DATA EXTRACTS Start Marker

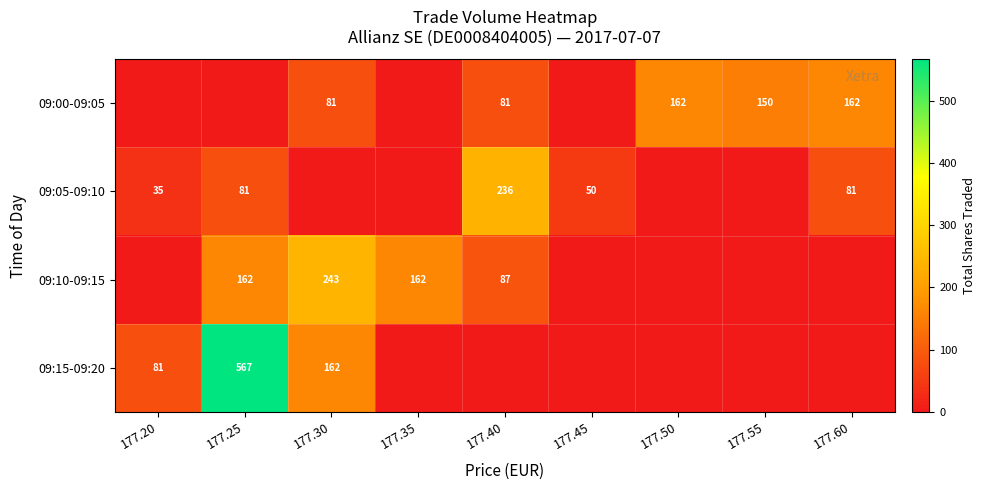

The 09:10-09:15 series shows 91 at 177.30. True or false?

False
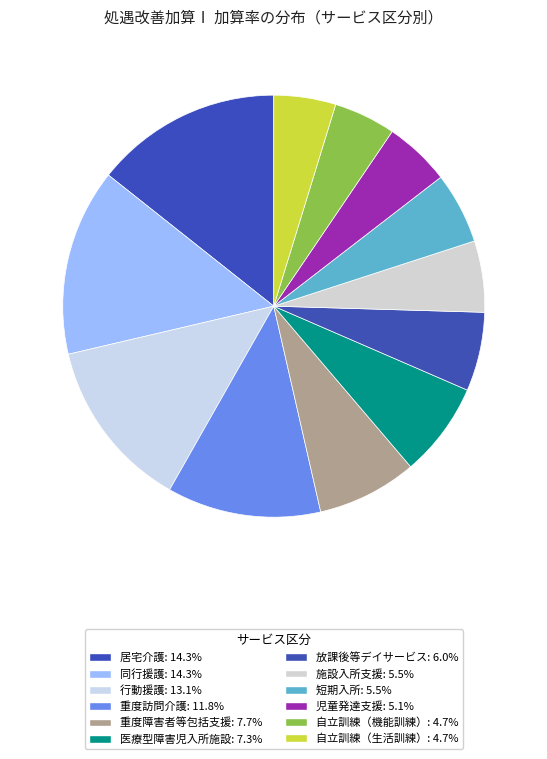

Is there any slice that represents more than half of the pie?

No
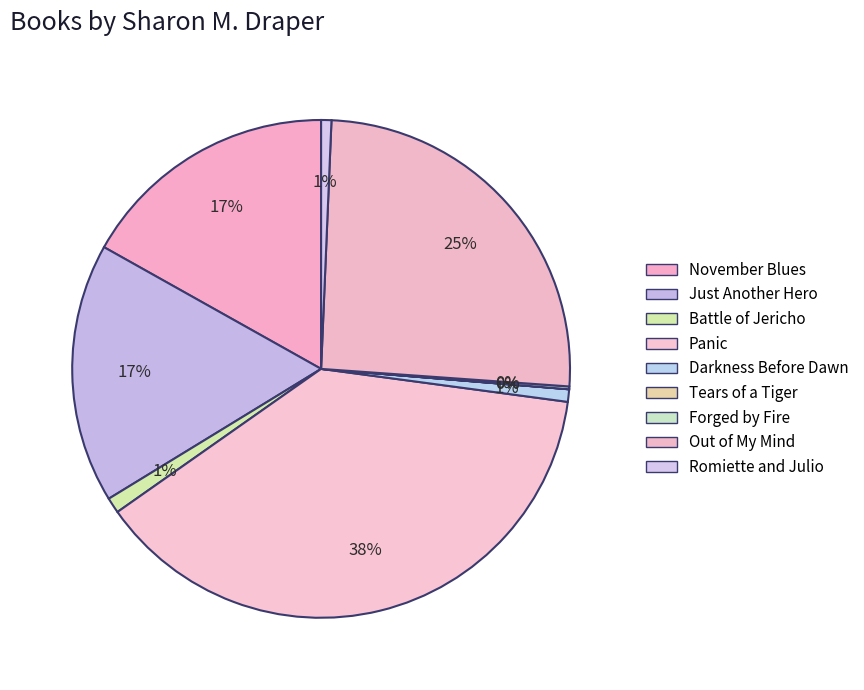

How much of the chart is everything except Battle of Jericho?

99.0%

DATA EXTRACTS End Marker

* WHAT THE EXERCISE ASKS:
Write out the records above again with "slice" switched to "segment" and everything else left unchanged. Leave the pictures out.

* ANSWER TO THIS PROBLEM:
The 09:10-09:15 series shows 91 at 177.30. True or false?

False

Is there any segment that represents more than half of the pie?

No

How much of the chart is everything except Battle of Jericho?

99.0%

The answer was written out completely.